Date of this Version
Author manuscript; available in PMC;PMCID: PMC7405917
Published in final edited form as: Behav Ther. 2019 November ; 50(6): 1136–1149. doi:10.1016/j.beth.2019.04.001
One key aspect of evidence-based psychological services is monitoring progress to inform treatment decision making, often using a brief self-report measure. However, no such measure exists to support measurement based care given the distinct needs of transgender and gender diverse people (TGD), a group facing large documented health disparities and marginalization in healthcare. The purpose of the present study was to develop and provide initial psychometric validation of a short, behavioral health progress monitoring self-report measure, the Trans Collaborations Clinical Check-in (TC3).

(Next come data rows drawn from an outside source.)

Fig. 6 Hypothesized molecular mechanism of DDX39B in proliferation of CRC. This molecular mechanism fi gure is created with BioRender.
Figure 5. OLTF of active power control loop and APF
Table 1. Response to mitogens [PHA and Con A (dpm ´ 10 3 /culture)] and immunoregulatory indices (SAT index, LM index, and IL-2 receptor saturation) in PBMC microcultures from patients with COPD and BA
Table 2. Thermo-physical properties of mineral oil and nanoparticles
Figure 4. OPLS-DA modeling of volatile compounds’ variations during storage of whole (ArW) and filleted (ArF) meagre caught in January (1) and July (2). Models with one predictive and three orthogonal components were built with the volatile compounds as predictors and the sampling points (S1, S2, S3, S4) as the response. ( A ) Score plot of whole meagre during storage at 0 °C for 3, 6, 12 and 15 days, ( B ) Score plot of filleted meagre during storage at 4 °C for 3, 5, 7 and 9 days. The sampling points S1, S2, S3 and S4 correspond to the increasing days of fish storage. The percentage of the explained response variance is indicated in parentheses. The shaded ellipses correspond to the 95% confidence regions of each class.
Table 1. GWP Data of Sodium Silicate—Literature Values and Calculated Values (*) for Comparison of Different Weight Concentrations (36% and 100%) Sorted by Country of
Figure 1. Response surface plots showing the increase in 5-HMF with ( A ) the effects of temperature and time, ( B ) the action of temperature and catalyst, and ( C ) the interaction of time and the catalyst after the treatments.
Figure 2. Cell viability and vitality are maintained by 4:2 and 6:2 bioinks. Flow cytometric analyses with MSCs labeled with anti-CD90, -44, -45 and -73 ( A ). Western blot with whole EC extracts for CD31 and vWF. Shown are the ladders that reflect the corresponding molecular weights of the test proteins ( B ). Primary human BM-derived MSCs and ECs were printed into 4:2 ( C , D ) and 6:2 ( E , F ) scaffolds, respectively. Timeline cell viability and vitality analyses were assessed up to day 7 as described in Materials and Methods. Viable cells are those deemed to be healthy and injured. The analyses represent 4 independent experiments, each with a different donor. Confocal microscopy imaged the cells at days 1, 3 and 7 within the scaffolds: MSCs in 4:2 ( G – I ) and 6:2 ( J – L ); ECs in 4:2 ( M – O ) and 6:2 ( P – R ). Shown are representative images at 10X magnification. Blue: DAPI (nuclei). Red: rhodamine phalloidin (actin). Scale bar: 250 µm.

TGD communities, providers identified as TGD-affirmative, and relevant academic experts contributed to item and scale development. The final 18 item version was administered to 215 TGD adults (75 transfeminine, 76 transmasculine, 46 nonbinary, 18 unknown; mean age of 30 with a range of 19 to 73), who were recruited for an online study, with other questionnaires assessing negative affect, well-being, gender dysphoria, gender minority stressors, and resilience. Higher scores on the TC3 (indicating better adjustment and comfort with gender) were generally associated with lower depression, anxiety, minority stress, and gender dysphoria and greater life satisfaction, body congruence, and positive aspects of being TGD such as pride in identity and community belongingness. These results support the validity of the TC3 as a brief measure to be used as a clinical tool for TGD people receiving mental health services. Additional research is needed on the reliability and validity of the TC3 across multiple time points to determine utility as a progress monitoring measure. The TC3 should also be further validated with more culturally diverse samples.